Die FDIC übernimmt selten Banken, wenn die Märkte geöffnet sind, und zieht es vor, ein ausfallendes Institut an einem Freitag nach Geschäftsschluss für das Wochenende unter Zwangsverwaltung zu stellen. Aber die Bankenaufsichtsbehörde veröffentlichte am Freitag in den ersten Handelsstunden eine Pressemitteilung, in der sie sagte, dass sie eine neue Bank, die National Bank of Santa Clara, gegründet habe, um die Einlagen und andere Vermögenswerte der gescheiterten Bank zu halten.
Die Aufsichtsbehörde sagte, dass die neue Einheit bis Montag in Betrieb sein würde und dass die von der alten Bank ausgestellten Schecks weiterhin eingelöst würden. Während Kunden mit Einlagen von bis zu 250.000 US-Dollar – dem durch die FDIC-Versicherung maximal abgedeckten Betrag – wiederhergestellt werden, gibt es keine Garantie dafür, dass Einleger mit größeren Beträgen auf ihren Konten ihr gesamtes Geld zurückerhalten.
Diese Kunden erhalten Zertifikate für ihre unversicherten Gelder, was bedeutet, dass sie zu den ersten in der Reihe gehören würden, die mit zurückgeforderten Geldern zurückgezahlt werden, während die FDIC die Silicon Valley Bank in Konkursverwaltung hält – obwohl sie möglicherweise nicht ihr gesamtes Geld zurückbekommen.
Als die kalifornische Bank IndyMac im Juli 2008 pleiteging, hatte sie ebenso wie die Silicon Valley Bank keinen unmittelbaren Käufer.
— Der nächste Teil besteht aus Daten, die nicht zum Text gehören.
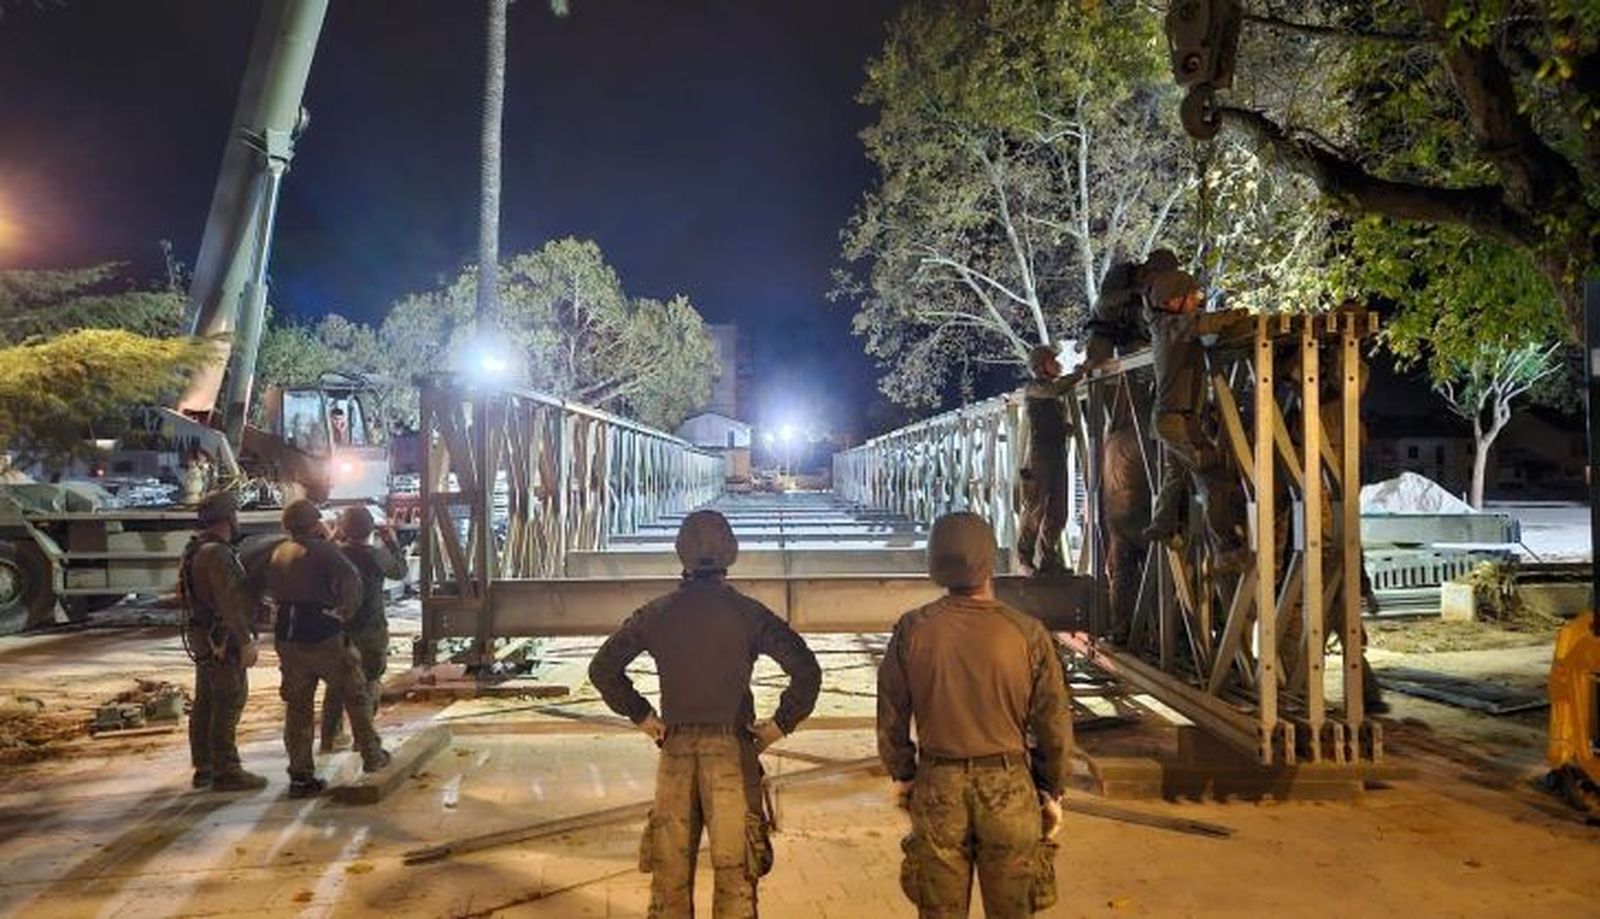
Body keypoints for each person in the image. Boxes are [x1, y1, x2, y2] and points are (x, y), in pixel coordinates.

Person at [589, 509, 822, 919]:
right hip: (733, 754)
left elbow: (603, 669)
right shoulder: (749, 614)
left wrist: (644, 718)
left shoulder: (657, 612)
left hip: (674, 753)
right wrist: (776, 727)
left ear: (682, 554)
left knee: (669, 884)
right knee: (736, 882)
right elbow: (806, 670)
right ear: (730, 553)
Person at [879, 512, 1074, 919]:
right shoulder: (1027, 632)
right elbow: (1053, 723)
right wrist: (1050, 788)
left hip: (938, 785)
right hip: (1009, 788)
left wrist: (902, 773)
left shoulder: (912, 629)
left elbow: (891, 714)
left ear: (935, 563)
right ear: (990, 561)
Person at [264, 499, 390, 797]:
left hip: (287, 637)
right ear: (314, 523)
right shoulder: (322, 550)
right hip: (321, 635)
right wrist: (344, 612)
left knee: (298, 708)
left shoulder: (280, 551)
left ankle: (300, 775)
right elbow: (351, 580)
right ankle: (372, 754)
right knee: (355, 692)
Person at [1141, 269, 1248, 569]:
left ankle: (1161, 526)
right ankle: (1226, 546)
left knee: (1176, 475)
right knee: (1213, 476)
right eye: (1193, 297)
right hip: (1177, 420)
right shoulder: (1168, 325)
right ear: (1174, 301)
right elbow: (1201, 323)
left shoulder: (1167, 325)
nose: (1197, 303)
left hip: (1174, 419)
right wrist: (1233, 315)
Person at [179, 491, 268, 792]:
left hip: (203, 636)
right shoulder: (218, 554)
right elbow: (230, 601)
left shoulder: (194, 550)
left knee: (206, 701)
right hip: (222, 639)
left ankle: (203, 766)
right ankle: (226, 770)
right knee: (230, 699)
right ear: (229, 517)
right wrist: (245, 640)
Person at [319, 505, 406, 752]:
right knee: (369, 681)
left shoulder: (334, 554)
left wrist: (334, 535)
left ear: (343, 529)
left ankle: (329, 738)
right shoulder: (376, 555)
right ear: (370, 529)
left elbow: (326, 555)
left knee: (336, 685)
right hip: (371, 628)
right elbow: (400, 571)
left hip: (339, 630)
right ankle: (363, 738)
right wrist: (391, 541)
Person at [1016, 344, 1083, 575]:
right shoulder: (1034, 388)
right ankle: (1024, 559)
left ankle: (1049, 558)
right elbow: (1055, 391)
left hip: (1056, 454)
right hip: (1038, 456)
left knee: (1058, 510)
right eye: (1052, 361)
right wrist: (1081, 372)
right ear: (1041, 367)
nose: (1058, 364)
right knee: (1035, 509)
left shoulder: (1049, 394)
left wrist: (1064, 427)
Die FDIC hielt IndyMac bis März 2009 in Konkursverwaltung, und große Einleger erhielten schließlich nur 50 Prozent ihrer unversicherten Gelder zurück. Als Washington Mutual von JPMorgan Chase gekauft wurde, wurden die Kontoinhaber gesund.
Maureen Farell Und Joe Rennison beigetragene Berichterstattung.